What needs to be done. Copy the listing below word for word, leaving out the pictures.

Input data.
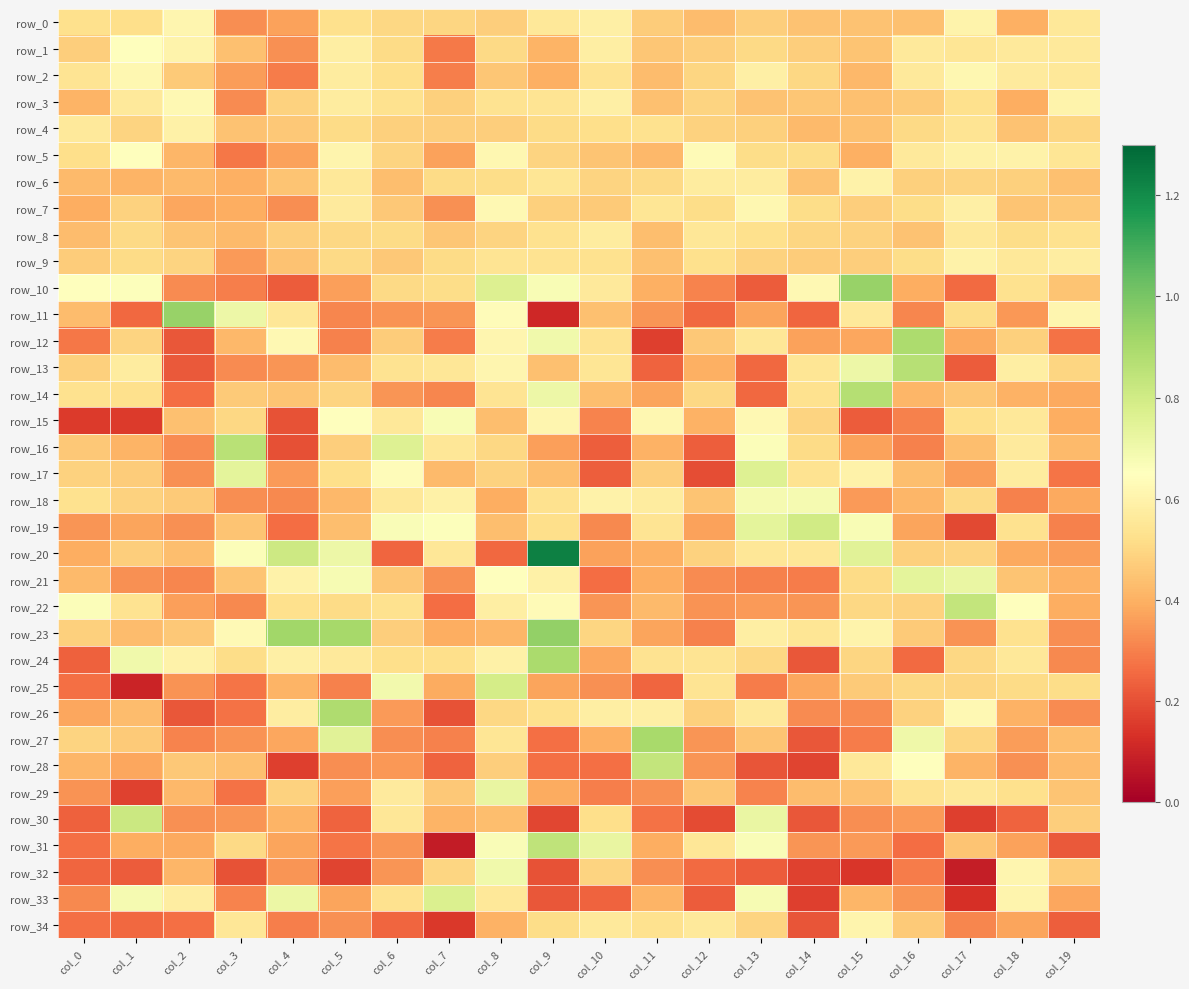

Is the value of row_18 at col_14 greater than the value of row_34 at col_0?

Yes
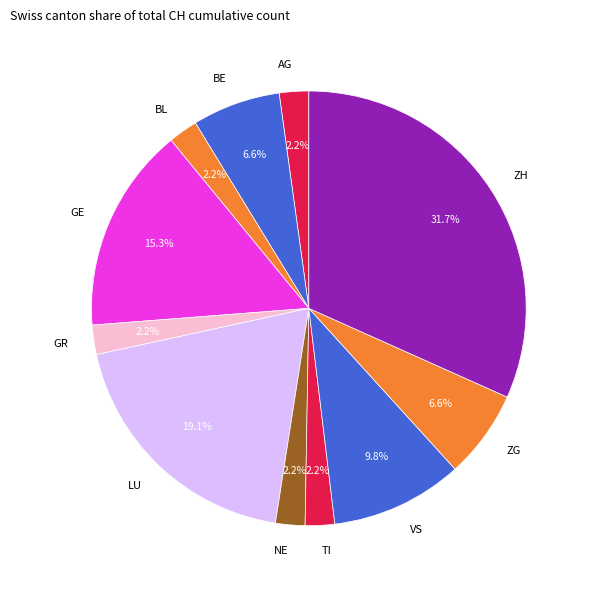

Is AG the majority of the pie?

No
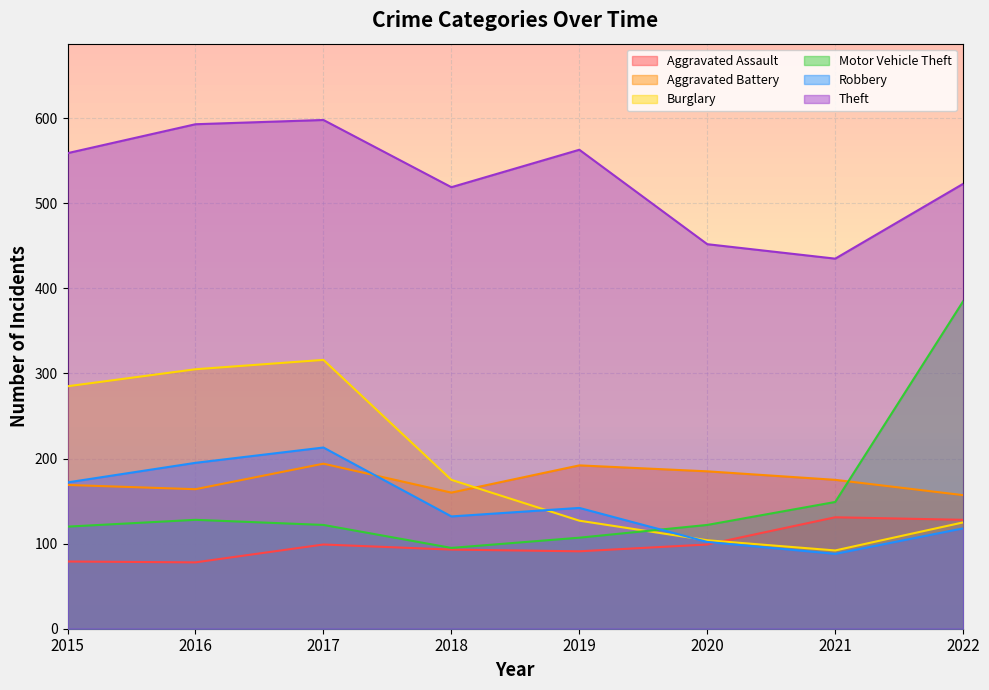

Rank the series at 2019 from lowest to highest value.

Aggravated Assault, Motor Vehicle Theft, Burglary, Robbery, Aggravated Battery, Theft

Response below.
Is the value of row_18 at col_14 greater than the value of row_34 at col_0?

Yes

Is AG the majority of the pie?

No

Rank the series at 2019 from lowest to highest value.

Aggravated Assault, Motor Vehicle Theft, Burglary, Robbery, Aggravated Battery, Theft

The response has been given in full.